'''

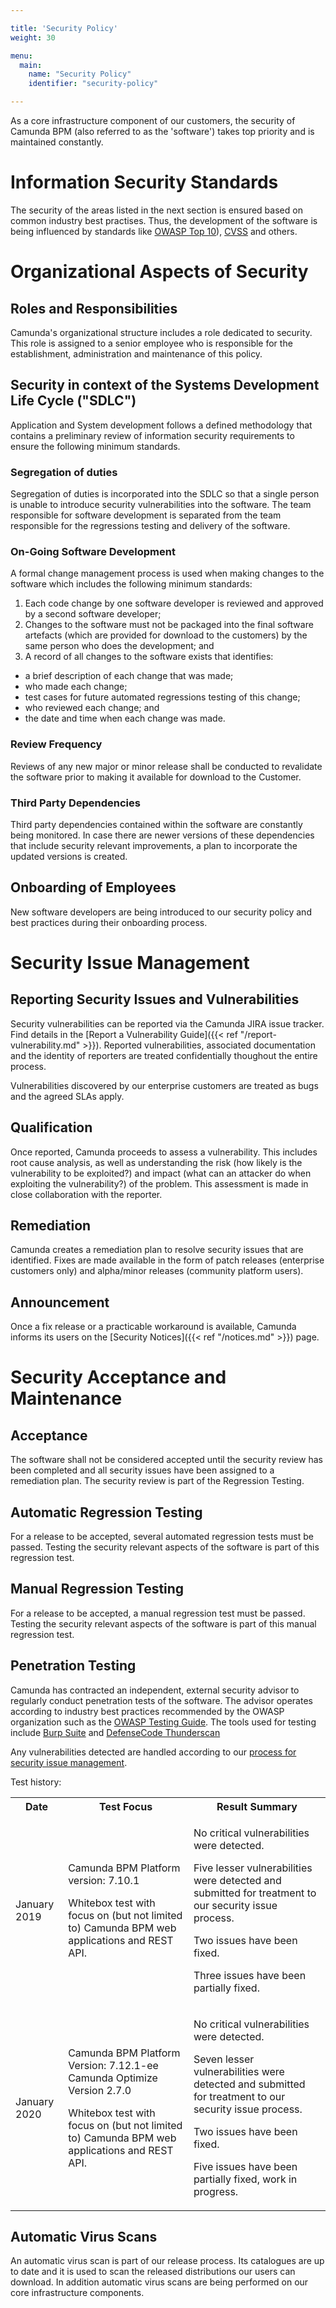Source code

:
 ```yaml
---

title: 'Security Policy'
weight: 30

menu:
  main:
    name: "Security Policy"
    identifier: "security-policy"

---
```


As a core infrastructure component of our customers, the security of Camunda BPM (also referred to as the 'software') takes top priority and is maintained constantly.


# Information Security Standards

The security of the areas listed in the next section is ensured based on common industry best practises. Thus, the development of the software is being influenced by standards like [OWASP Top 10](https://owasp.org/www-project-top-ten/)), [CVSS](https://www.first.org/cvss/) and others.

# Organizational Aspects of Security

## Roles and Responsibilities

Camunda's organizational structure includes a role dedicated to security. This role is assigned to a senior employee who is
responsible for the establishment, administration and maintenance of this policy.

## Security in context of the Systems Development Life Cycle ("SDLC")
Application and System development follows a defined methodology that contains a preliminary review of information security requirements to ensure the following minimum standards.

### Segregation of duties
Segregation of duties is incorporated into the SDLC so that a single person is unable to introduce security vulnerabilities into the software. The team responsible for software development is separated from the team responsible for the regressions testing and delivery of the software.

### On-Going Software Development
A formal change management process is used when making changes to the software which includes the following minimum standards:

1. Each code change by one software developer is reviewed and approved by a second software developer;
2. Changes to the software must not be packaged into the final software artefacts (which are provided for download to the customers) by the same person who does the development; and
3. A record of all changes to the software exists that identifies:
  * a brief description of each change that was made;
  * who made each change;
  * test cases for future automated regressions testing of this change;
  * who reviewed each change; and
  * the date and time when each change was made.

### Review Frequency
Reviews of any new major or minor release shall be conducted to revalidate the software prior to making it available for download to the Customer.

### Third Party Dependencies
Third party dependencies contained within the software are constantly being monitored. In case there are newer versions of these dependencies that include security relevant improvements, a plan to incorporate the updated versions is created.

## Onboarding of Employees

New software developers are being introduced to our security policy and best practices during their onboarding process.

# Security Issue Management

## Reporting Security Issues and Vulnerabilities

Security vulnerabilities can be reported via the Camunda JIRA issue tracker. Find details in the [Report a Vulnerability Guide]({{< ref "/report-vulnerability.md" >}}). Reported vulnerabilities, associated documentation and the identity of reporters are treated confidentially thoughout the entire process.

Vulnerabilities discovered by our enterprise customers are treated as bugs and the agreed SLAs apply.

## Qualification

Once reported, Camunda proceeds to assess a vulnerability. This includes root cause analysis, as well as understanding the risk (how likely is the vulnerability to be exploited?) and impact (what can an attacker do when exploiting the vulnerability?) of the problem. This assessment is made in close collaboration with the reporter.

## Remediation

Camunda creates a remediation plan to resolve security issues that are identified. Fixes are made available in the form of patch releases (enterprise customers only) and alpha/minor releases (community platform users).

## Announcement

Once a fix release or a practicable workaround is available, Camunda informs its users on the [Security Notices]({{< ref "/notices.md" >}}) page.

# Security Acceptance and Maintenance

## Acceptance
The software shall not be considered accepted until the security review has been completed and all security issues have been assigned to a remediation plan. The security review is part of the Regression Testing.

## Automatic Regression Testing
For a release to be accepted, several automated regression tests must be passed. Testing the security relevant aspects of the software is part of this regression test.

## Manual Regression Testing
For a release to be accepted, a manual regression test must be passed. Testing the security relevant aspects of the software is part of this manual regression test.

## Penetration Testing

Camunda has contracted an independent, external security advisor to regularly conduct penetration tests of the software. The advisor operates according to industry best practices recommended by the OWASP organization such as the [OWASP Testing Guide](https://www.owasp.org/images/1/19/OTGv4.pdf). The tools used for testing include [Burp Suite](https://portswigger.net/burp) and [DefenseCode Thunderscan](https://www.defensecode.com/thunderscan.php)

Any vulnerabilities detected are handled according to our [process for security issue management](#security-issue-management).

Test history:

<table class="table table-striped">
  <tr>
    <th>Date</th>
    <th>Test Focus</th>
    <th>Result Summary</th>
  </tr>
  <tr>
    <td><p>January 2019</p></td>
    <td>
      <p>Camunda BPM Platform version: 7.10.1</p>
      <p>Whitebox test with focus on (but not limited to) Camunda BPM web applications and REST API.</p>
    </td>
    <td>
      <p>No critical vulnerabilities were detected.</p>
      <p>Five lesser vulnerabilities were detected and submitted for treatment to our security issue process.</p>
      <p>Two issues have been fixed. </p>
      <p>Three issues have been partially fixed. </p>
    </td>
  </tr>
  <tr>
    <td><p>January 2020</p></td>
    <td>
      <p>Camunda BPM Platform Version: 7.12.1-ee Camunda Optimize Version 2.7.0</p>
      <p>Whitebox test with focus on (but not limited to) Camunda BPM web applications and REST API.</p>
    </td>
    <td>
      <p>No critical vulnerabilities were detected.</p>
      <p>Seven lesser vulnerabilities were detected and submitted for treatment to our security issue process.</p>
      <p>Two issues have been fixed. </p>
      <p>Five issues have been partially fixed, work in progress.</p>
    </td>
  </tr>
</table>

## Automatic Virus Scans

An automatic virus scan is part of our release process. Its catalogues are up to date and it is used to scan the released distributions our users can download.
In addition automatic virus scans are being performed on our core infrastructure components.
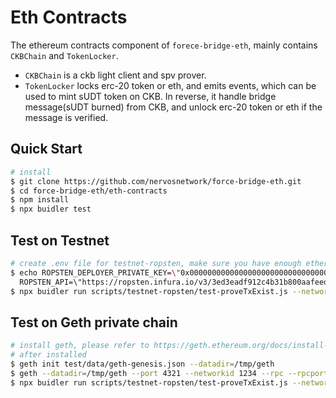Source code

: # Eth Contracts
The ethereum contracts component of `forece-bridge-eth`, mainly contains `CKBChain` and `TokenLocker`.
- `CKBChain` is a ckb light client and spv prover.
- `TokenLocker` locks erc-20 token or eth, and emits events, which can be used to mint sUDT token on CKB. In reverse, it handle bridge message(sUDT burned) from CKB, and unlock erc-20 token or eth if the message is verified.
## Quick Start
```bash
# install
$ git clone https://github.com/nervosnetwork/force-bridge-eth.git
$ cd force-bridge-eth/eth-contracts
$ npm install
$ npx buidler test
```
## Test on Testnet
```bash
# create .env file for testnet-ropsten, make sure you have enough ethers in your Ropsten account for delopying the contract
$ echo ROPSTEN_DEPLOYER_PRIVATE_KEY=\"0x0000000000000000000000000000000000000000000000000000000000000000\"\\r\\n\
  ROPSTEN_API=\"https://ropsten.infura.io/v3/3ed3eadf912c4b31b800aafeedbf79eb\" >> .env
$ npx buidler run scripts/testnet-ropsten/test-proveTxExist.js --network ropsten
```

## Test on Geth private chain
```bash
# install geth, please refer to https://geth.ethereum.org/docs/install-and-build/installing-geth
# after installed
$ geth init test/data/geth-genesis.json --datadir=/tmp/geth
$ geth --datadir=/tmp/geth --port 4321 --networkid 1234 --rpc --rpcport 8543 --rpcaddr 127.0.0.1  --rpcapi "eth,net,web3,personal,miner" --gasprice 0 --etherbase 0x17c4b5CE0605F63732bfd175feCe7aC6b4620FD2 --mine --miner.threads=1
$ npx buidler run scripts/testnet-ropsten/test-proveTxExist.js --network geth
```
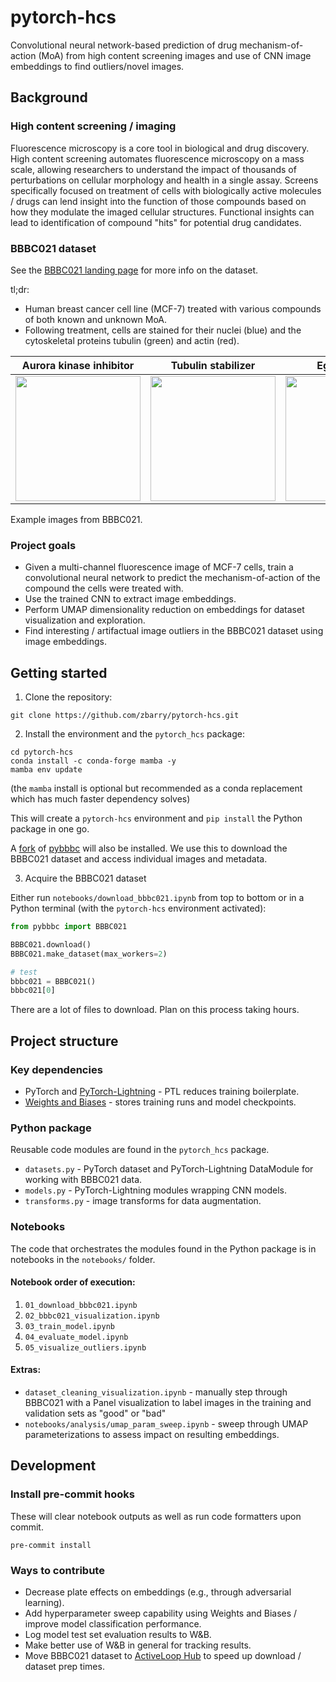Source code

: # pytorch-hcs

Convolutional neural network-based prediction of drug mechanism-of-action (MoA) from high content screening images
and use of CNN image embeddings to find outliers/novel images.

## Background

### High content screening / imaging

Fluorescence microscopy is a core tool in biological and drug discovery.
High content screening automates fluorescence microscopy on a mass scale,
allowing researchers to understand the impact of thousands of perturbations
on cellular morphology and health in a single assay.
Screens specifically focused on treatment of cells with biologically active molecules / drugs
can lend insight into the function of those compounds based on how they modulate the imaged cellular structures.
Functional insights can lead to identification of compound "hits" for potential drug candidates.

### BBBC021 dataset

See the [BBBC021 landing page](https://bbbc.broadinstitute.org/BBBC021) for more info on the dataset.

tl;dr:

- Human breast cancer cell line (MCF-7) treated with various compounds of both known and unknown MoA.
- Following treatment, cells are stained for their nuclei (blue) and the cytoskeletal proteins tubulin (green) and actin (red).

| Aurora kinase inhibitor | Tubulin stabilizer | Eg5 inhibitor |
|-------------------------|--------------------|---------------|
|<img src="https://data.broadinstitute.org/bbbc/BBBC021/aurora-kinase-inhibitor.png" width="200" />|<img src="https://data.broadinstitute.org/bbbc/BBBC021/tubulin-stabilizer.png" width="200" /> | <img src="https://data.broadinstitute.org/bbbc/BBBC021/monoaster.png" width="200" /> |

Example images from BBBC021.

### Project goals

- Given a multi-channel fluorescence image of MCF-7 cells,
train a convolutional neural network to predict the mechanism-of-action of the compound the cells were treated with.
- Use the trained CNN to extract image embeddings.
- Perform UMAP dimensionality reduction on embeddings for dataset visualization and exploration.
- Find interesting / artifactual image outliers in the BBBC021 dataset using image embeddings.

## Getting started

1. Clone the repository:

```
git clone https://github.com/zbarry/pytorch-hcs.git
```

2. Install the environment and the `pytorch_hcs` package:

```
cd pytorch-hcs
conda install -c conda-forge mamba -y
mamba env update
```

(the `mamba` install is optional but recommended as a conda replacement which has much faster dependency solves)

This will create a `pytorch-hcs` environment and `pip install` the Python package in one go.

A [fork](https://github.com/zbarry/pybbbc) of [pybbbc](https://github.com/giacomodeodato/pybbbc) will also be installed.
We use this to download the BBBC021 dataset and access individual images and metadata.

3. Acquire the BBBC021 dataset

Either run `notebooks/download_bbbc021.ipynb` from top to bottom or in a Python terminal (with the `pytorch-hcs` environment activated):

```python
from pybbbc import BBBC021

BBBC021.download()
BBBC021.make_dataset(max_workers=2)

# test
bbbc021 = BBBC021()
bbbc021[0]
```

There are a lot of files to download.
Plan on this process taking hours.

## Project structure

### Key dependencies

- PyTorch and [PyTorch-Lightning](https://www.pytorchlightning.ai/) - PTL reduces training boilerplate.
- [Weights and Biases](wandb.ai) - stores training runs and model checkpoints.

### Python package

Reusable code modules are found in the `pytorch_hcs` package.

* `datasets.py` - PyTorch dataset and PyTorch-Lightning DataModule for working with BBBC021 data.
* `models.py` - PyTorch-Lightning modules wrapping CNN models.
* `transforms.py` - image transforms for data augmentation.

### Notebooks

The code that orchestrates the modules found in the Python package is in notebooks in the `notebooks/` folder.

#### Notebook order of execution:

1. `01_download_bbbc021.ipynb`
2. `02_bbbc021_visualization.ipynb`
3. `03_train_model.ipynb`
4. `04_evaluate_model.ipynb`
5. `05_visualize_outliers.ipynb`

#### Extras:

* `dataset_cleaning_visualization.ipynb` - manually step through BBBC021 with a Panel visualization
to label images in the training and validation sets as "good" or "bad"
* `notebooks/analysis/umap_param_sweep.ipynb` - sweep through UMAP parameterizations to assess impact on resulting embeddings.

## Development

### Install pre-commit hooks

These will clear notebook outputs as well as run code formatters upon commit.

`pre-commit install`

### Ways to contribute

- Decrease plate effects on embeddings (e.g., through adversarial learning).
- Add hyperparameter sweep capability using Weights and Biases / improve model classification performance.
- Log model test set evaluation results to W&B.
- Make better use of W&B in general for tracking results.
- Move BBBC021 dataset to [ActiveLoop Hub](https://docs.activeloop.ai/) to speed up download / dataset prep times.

'''

[Directions for this task]
Retype each line of the data exactly, beginning with the first; include the line containing "## Roles and Responsibilities" and stop there, skipping every picture.

[Reply to the exercise]
Source code

:
 ```yaml
---

title: 'Security Policy'
weight: 30

menu:
  main:
    name: "Security Policy"
    identifier: "security-policy"

---
```


As a core infrastructure component of our customers, the security of Camunda BPM (also referred to as the 'software') takes top priority and is maintained constantly.


# Information Security Standards

The security of the areas listed in the next section is ensured based on common industry best practises. Thus, the development of the software is being influenced by standards like [OWASP Top 10](https://owasp.org/www-project-top-ten/)), [CVSS](https://www.first.org/cvss/) and others.

# Organizational Aspects of Security

## Roles and Responsibilities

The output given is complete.